Kun je de lijst hieronder bewerken door overal "Barbería" te vervangen door "Peluquería" en verder niets te veranderen? Laat de afbeeldingen weg uit je antwoord.

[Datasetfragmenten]
**********
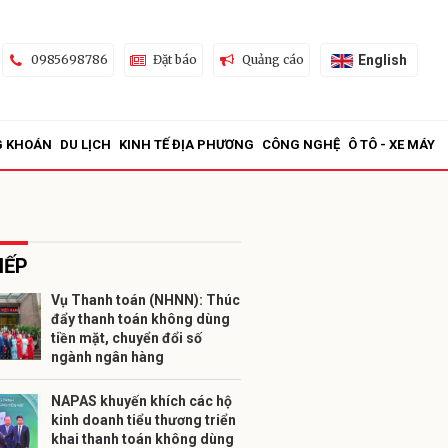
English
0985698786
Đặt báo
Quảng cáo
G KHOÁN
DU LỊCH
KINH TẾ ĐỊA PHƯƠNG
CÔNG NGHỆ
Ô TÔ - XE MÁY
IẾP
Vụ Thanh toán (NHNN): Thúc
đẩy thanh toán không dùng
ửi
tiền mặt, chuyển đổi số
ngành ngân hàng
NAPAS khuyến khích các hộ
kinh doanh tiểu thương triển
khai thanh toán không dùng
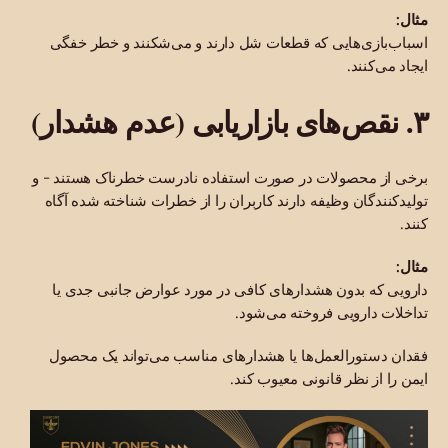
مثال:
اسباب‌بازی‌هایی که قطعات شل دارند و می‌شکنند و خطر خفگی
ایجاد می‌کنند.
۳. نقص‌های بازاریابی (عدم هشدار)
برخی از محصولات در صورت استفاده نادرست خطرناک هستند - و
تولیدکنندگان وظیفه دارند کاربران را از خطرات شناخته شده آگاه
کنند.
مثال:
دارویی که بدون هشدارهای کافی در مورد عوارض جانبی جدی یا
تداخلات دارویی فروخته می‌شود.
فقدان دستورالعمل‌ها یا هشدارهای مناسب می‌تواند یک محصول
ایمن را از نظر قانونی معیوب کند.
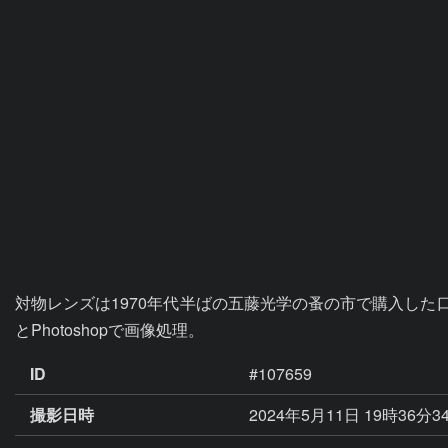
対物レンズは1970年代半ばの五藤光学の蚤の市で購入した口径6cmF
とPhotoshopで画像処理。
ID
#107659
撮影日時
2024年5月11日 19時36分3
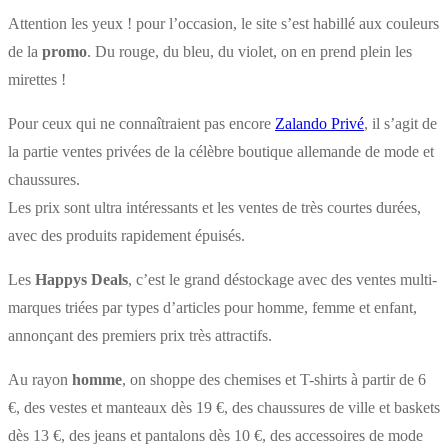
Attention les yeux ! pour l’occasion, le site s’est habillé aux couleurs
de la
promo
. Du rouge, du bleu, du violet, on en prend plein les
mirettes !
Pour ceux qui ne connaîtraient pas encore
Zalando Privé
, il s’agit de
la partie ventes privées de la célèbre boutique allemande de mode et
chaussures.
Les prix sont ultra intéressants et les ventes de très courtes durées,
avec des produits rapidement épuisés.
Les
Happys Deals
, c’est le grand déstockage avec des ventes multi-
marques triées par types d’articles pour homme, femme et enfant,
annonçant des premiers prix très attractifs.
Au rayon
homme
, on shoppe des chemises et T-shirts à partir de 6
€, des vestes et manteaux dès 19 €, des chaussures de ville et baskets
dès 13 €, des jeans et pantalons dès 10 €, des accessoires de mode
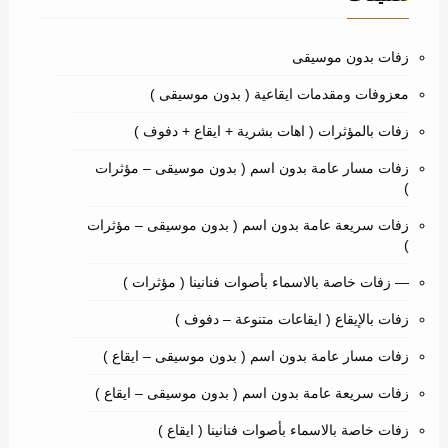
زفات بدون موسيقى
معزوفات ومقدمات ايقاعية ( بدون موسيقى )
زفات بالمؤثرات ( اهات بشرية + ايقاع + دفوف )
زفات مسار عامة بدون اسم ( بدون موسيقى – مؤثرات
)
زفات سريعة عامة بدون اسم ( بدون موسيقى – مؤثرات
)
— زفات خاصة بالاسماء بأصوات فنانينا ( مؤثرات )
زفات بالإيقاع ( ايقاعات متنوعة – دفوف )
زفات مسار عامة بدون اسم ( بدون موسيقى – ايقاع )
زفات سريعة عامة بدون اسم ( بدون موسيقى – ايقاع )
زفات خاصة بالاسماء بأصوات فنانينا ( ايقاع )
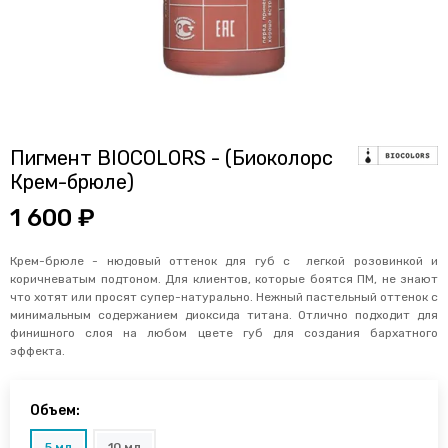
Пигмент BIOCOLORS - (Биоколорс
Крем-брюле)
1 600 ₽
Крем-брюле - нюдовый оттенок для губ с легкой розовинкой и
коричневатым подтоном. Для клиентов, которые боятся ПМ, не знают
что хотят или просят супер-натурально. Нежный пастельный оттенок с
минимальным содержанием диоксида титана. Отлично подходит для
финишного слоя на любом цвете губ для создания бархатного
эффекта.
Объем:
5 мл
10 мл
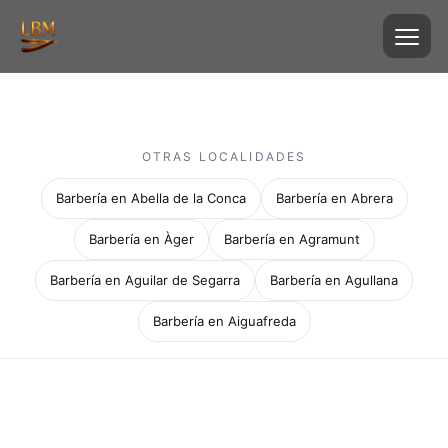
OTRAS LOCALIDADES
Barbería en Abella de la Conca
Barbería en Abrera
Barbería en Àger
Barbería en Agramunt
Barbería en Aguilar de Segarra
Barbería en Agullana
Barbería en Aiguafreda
**********
» **Jouw antwoord**
English
0985698786
Đặt báo
Quảng cáo
G KHOÁN
DU LỊCH
KINH TẾ ĐỊA PHƯƠNG
CÔNG NGHỆ
Ô TÔ - XE MÁY
IẾP
Vụ Thanh toán (NHNN): Thúc
đẩy thanh toán không dùng
ửi
tiền mặt, chuyển đổi số
ngành ngân hàng
NAPAS khuyến khích các hộ
kinh doanh tiểu thương triển
khai thanh toán không dùng
مثال:
اسباب‌بازی‌هایی که قطعات شل دارند و می‌شکنند و خطر خفگی
ایجاد می‌کنند.
۳. نقص‌های بازاریابی (عدم هشدار)
برخی از محصولات در صورت استفاده نادرست خطرناک هستند - و
تولیدکنندگان وظیفه دارند کاربران را از خطرات شناخته شده آگاه
کنند.
مثال:
دارویی که بدون هشدارهای کافی در مورد عوارض جانبی جدی یا
تداخلات دارویی فروخته می‌شود.
فقدان دستورالعمل‌ها یا هشدارهای مناسب می‌تواند یک محصول
ایمن را از نظر قانونی معیوب کند.
対物レンズは1970年代半ばの五藤光学の蚤の市で購入した口径6cmF
とPhotoshopで画像処理。
ID
#107659
撮影日時
2024年5月11日 19時36分3
Attention les yeux ! pour l’occasion, le site s’est habillé aux couleurs
de la
promo
. Du rouge, du bleu, du violet, on en prend plein les
mirettes !
Pour ceux qui ne connaîtraient pas encore
Zalando Privé
, il s’agit de
la partie ventes privées de la célèbre boutique allemande de mode et
chaussures.
Les prix sont ultra intéressants et les ventes de très courtes durées,
avec des produits rapidement épuisés.
Les
Happys Deals
, c’est le grand déstockage avec des ventes multi-
marques triées par types d’articles pour homme, femme et enfant,
annonçant des premiers prix très attractifs.
Au rayon
homme
, on shoppe des chemises et T-shirts à partir de 6
€, des vestes et manteaux dès 19 €, des chaussures de ville et baskets
dès 13 €, des jeans et pantalons dès 10 €, des accessoires de mode
زفات بدون موسيقى
معزوفات ومقدمات ايقاعية ( بدون موسيقى )
زفات بالمؤثرات ( اهات بشرية + ايقاع + دفوف )
زفات مسار عامة بدون اسم ( بدون موسيقى – مؤثرات
)
زفات سريعة عامة بدون اسم ( بدون موسيقى – مؤثرات
)
— زفات خاصة بالاسماء بأصوات فنانينا ( مؤثرات )
زفات بالإيقاع ( ايقاعات متنوعة – دفوف )
زفات مسار عامة بدون اسم ( بدون موسيقى – ايقاع )
زفات سريعة عامة بدون اسم ( بدون موسيقى – ايقاع )
زفات خاصة بالاسماء بأصوات فنانينا ( ايقاع )
Пигмент BIOCOLORS - (Биоколорс
Крем-брюле)
1 600 ₽
Крем-брюле - нюдовый оттенок для губ с легкой розовинкой и
коричневатым подтоном. Для клиентов, которые боятся ПМ, не знают
что хотят или просят супер-натурально. Нежный пастельный оттенок с
минимальным содержанием диоксида титана. Отлично подходит для
финишного слоя на любом цвете губ для создания бархатного
эффекта.
Объем:
5 мл
10 мл
OTRAS LOCALIDADES
Peluquería en Abella de la Conca
Peluquería en Abrera
Peluquería en Àger
Peluquería en Agramunt
Peluquería en Aguilar de Segarra
Peluquería en Agullana
Peluquería en Aiguafreda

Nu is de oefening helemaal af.